An adaptive chaos synchronization scheme applied to secure communication

Abstract

This paper deals with the problem of synchronization of a class of continuous-time chaotic systems using the drive-response concept. An adaptive observer-based response system is designed to synchronize with a given chaotic drive system whose dynamical model is subjected to unknown parameters. Using the Lyapunov stability theory an adaptation law is derived to estimate the unknown parameters. We show that synchronization is achieved asymptotically. The approach is next applied to chaos-based secure communication. To demonstrate the efficiency of the proposed scheme numerical simulations are presented.

Introduction

In recent years, there has been increasing interest in the study of synchronizing chaotic systems [1], [2], [3], [4]. In their seminal paper, Pecora and Carroll [5] addressed the synchronization of chaotic systems using a drive-response conception. The idea is to use the output of the drive system to control the response system so that they oscillate in a synchronized manner. Since then, several other synchronization schemes have been developed, such as mutual coupling by Chua et al. [6] and inverse system approach by Hasler and coworkers [7], [8]. More recently, the synchronization has been regarded as a special case of observer design problem [9], [10], [11], [12]. In most of the research done on synchronizing chaotic system, perfect knowledge of these systems was assumed, yet such perfection is not realistic. Actually a few attempts to synchronize uncertain chaotic systems have been proposed. In [13] we have considered the presence of unknown disturbances and achieved synchronization using a reduced-order observer. In [14] a robust sliding observer was suggested to overcome the effect of parameter uncertainties. In [15], [16] adaptive observers were used to synchronize Lur’e type chaotic systems (i.e., where the nonlinearity is a function of the output).

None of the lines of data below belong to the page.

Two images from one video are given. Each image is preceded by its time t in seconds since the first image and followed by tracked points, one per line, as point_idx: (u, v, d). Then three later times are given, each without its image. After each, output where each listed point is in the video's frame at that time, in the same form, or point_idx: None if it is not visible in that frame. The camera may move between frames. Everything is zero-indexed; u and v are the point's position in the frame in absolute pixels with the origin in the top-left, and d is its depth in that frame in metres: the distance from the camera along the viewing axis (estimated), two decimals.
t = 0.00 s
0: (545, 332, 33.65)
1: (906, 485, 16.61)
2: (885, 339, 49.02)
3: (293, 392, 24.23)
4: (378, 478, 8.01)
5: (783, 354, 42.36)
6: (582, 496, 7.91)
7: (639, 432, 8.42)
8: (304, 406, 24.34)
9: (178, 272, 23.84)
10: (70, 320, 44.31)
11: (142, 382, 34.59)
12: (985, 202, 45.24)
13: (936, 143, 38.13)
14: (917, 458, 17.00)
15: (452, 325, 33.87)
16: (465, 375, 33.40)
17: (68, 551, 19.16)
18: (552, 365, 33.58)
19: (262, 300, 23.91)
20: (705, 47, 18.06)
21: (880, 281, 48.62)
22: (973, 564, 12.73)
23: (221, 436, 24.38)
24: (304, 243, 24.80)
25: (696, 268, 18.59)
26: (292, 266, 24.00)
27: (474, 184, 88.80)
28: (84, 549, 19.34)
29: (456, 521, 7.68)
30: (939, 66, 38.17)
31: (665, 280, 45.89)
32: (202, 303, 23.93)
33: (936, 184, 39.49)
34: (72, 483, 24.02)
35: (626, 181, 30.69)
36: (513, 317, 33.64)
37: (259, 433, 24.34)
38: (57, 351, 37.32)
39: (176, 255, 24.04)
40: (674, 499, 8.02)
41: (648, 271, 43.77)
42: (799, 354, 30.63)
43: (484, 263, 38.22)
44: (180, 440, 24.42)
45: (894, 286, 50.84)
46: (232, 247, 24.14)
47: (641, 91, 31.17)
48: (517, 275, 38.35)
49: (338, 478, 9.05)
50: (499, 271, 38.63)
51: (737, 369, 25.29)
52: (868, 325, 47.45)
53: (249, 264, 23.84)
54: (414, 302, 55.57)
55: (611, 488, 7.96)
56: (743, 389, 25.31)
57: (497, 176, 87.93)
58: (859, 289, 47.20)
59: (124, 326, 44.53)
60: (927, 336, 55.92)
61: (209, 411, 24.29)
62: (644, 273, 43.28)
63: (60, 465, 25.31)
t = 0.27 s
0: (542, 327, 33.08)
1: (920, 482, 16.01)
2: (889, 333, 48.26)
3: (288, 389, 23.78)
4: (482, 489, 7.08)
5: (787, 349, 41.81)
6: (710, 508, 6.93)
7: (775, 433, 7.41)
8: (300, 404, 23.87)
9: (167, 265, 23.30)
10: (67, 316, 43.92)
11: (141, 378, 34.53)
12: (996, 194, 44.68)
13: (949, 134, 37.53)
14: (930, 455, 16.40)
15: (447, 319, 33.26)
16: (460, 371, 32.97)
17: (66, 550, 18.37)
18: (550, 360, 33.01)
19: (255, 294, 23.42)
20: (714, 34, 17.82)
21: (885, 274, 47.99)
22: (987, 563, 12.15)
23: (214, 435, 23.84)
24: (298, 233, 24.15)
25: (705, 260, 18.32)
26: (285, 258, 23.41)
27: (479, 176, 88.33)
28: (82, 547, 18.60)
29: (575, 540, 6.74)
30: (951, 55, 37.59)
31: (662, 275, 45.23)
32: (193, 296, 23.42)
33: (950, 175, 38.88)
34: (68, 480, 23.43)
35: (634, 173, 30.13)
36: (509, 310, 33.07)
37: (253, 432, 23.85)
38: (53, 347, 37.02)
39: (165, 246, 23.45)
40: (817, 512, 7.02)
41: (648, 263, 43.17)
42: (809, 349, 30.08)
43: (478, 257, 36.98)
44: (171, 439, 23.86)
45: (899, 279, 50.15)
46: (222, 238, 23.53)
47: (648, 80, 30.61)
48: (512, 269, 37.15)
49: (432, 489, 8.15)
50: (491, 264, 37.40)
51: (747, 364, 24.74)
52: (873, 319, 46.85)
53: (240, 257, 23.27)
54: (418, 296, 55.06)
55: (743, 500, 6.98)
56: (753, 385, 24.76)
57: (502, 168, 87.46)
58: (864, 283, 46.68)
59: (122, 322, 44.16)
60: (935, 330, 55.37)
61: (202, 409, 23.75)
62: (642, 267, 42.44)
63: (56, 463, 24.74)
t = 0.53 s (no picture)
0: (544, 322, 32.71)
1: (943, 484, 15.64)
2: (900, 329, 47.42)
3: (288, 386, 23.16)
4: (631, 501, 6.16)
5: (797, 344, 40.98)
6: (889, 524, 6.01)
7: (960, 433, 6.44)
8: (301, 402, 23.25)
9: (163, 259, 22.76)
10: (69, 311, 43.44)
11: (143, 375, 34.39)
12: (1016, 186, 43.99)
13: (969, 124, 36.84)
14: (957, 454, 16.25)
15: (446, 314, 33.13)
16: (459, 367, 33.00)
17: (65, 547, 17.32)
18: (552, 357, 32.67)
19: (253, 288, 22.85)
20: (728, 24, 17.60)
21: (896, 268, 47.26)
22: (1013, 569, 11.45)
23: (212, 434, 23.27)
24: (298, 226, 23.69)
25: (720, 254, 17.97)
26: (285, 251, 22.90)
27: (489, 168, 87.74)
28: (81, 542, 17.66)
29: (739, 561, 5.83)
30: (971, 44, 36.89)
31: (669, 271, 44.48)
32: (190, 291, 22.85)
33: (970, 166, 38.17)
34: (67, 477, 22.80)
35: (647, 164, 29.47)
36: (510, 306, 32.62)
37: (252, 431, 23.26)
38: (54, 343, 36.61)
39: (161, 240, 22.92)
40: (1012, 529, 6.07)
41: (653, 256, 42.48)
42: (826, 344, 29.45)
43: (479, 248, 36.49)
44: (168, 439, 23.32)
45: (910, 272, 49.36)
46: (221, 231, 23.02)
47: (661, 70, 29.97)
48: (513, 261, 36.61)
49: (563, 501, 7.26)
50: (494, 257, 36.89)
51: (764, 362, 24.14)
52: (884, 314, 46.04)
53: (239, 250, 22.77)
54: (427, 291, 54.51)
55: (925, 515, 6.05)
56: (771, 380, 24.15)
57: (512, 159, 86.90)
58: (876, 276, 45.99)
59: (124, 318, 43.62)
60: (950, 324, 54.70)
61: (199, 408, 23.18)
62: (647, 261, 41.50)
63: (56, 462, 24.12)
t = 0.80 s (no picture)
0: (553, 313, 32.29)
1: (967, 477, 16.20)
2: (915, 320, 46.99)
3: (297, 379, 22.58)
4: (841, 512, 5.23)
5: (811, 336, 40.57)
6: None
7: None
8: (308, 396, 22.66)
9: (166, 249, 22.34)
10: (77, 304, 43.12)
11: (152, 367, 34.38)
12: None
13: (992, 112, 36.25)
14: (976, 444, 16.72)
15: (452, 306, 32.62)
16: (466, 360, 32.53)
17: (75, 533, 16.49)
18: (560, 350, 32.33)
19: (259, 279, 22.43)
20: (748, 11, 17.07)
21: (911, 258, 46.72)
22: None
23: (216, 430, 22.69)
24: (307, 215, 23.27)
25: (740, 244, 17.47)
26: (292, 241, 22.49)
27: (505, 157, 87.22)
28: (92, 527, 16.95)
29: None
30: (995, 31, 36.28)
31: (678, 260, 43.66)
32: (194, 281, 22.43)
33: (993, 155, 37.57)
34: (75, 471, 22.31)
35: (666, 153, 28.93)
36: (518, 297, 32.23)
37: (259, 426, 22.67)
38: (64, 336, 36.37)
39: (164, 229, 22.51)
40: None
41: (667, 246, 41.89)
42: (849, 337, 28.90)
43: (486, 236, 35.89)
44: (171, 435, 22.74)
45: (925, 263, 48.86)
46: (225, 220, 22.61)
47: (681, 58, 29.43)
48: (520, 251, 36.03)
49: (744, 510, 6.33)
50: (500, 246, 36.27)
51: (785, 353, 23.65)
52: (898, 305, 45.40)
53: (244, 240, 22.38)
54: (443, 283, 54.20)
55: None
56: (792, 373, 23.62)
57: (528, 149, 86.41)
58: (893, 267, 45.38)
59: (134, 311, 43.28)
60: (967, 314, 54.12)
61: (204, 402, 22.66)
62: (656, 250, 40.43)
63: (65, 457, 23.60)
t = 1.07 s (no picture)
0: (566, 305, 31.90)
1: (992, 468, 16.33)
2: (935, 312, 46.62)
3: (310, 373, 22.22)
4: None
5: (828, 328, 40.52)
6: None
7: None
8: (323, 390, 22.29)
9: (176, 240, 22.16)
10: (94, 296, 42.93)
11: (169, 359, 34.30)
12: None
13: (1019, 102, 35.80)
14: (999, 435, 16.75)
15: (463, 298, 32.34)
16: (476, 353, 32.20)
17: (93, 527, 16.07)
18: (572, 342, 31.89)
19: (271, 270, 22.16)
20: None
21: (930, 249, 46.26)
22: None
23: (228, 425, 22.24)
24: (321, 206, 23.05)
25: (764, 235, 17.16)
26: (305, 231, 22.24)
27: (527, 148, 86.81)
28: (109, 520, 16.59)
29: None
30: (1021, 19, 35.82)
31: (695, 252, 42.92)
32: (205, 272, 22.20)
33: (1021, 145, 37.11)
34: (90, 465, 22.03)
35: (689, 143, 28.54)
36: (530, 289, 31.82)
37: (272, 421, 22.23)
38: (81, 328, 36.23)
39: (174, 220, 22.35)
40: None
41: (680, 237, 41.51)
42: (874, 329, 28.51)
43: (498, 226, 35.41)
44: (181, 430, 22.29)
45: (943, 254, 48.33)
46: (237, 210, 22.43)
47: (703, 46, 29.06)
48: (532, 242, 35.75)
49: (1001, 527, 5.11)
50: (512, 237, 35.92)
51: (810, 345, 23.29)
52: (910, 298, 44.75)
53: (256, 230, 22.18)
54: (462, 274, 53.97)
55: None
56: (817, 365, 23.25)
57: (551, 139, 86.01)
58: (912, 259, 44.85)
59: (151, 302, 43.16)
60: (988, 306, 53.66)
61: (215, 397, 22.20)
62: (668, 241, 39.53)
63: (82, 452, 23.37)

In this work we suggest an adaptive observer for a larger class of chaotic systems. We use the Lyapunov approach to derive an updating law for the estimation of the unknown parameters. We show that under mild conditions, synchronization is asymptotically achieved and the parameters are correctly estimated. We also show that this method can be applied to secure message transmission using parameter modulation. The outline of this paper is as follows. In Section 2 we present the adaptive observer-based response system design and we prove its synchronization. In Section 3 we present some illustrative examples. In Section 4 we explain how can the proposed synchronization scheme be used for secure digital message transmission and we give some simulation results. Finally in Section 5 we include some concluding remarks.